**TASK GOAL**
Return the data below unchanged, from the start through the line containing "Answer: 68 mmHg", including both ends.

•••••

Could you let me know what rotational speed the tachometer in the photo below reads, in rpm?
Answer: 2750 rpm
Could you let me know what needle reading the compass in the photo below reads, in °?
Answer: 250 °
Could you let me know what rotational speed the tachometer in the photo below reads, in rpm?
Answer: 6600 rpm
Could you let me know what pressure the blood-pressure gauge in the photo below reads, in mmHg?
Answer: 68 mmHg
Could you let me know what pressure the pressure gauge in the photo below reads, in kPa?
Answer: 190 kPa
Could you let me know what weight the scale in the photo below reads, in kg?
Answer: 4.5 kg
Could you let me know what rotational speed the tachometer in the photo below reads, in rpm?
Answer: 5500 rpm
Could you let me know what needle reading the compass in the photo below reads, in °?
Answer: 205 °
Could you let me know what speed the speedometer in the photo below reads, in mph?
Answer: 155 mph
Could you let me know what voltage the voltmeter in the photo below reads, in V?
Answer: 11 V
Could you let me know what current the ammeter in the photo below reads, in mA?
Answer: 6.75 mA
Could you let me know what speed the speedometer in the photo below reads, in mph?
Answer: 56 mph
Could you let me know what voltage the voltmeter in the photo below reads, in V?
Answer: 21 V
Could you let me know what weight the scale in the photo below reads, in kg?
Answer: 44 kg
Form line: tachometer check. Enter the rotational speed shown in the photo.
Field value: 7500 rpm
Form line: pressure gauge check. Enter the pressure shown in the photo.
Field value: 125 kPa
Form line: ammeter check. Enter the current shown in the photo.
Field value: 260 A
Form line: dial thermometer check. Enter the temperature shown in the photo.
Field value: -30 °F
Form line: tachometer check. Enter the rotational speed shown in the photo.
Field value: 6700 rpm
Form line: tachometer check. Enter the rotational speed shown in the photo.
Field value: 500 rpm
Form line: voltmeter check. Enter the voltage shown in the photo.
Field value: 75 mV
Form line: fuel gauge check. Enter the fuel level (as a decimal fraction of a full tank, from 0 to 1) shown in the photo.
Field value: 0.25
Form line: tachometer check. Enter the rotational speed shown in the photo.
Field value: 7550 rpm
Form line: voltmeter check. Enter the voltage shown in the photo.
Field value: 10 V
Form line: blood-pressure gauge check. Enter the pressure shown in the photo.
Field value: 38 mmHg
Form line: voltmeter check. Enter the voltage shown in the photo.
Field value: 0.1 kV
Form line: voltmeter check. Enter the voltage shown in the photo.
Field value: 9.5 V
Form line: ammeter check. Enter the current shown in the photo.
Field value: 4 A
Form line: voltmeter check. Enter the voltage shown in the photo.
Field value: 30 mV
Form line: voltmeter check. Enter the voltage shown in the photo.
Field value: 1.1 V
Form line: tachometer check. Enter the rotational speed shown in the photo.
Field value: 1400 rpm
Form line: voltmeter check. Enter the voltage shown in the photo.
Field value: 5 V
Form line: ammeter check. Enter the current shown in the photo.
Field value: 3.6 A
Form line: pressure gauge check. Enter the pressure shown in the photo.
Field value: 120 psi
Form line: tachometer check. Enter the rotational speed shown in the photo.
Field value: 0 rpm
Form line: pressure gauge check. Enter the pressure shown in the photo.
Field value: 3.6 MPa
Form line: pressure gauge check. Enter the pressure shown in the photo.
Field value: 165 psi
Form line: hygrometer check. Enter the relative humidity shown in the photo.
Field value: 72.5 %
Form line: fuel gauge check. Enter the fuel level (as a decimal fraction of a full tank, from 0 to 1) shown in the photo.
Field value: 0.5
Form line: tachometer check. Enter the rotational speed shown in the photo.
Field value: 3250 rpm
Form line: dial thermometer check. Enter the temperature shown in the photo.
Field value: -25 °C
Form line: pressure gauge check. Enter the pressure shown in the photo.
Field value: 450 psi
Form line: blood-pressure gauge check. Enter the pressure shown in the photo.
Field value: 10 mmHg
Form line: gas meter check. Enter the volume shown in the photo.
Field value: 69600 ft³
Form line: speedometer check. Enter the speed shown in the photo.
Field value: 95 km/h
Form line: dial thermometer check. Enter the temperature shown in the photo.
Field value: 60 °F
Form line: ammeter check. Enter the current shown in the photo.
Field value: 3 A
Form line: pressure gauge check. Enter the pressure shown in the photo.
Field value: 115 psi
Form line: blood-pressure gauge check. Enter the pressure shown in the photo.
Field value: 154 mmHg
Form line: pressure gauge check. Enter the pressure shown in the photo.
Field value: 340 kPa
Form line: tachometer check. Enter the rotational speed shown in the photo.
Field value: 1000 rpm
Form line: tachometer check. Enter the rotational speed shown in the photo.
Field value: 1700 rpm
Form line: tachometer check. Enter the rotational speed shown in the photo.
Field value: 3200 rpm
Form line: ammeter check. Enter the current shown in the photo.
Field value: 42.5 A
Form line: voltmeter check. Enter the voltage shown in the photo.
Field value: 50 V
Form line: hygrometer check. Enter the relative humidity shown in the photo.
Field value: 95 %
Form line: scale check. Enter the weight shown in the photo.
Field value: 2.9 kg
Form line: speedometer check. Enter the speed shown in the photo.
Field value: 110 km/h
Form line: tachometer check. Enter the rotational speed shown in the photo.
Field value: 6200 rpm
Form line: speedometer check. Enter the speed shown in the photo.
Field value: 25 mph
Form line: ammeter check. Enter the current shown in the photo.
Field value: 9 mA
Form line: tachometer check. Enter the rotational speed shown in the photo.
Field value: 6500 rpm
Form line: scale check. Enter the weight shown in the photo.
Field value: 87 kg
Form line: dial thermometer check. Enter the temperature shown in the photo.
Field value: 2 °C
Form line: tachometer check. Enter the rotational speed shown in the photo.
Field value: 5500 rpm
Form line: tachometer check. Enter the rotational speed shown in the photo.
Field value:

•••••

**REPLY TO THE TASK**
Could you let me know what rotational speed the tachometer in the photo below reads, in rpm?
Answer: 2750 rpm
Could you let me know what needle reading the compass in the photo below reads, in °?
Answer: 250 °
Could you let me know what rotational speed the tachometer in the photo below reads, in rpm?
Answer: 6600 rpm
Could you let me know what pressure the blood-pressure gauge in the photo below reads, in mmHg?
Answer: 68 mmHg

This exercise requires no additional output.